What is there within The Bible? The answer is a strange, new world, the world of God.

We want The Bible to be for us. We want to mine it for all its precious metals. We want it to answer our questions. We want to become masters of the text.

But The Bible is itself and it drives us out beyond ourselves to invite us into to something totally other. We are invited regardless of our worth and our value, regardless of our sin and failures, to discover that which we can only barely comprehend: a strange new world.

Reading The Bible pushes us further through the story that has no end. In it we find the people and places and things that boggle our thoughts. We read decrees that shatter our understanding of the real. We experience moments of profound joy and profound sorrow. We find ourselves in the story when we did not know we had a story.

And it causes us to ask even more questions: Why did they travel to this place? Why did they pray this way? Why did they speak such words and live such lives? And The Bible, for all its glory, rejects answers to our Why.

The Bible is not meant to be mastered; instead we are called to become shaped by the Word. And this is so happen in a way we cannot understand. For the heroes of the book are seldom examples to us on how to live our daily lives. What do David and Amos and Peter have to teach us except to show us what it means to follow God?

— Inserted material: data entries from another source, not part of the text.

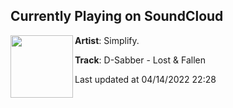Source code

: ## Currently Playing on SoundCloud

[<img align="left" width="100" src="https://i1.sndcdn.com/artworks-Ts48zuSV27zXihdg-vRwO0Q-t500x500.jpg">](https://soundcloud.com/simplifyrecs/d-sabber-lost-fallen)

**Artist**: Simplify. 

**Track**: D-Sabber - Lost & Fallen

Last updated at 04/14/2022 22:28
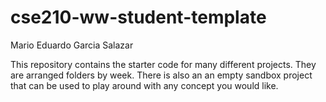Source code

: # cse210-ww-student-template
Mario Eduardo Garcia Salazar

This repository contains the starter code for many different projects. They are arranged folders by week. There is also an an empty sandbox project that can be used to play around with any concept you would like.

The Bible is not about the doings of humanity, but the doings of God. Through the Bible we are offered the incredible and hopeful grain of a seed (as small as a mustard seed), a new beginning, out of which all things can be made new. This is the new world within the Bible. We cannot learn or imitate this type of new life, we can only let it live, grow, and ripen within us.

The Bible does not provide us with simple tools on how to live like a disciples, or what to do in a particular situation. It does not tell us how to speak to God, but how God speaks to us. Not what we need to do to find the Almighty, but how he has found they way to us through Jesus Christ. Not the way we are supposed to be in relationship with the divine, but the covenant that God has made with God’s creation.

The strange new world within the bible challenges us to move beyond the questions that so dominate our thoughts. Questions like “What is within the Bible?” and “Who is God?” Because when we enter the strange new world within the Bible, when we discover ourselves in the kingdom of God, we no longer have questions to ask. There we see, we hear, and we know. And the answer is given: God is God!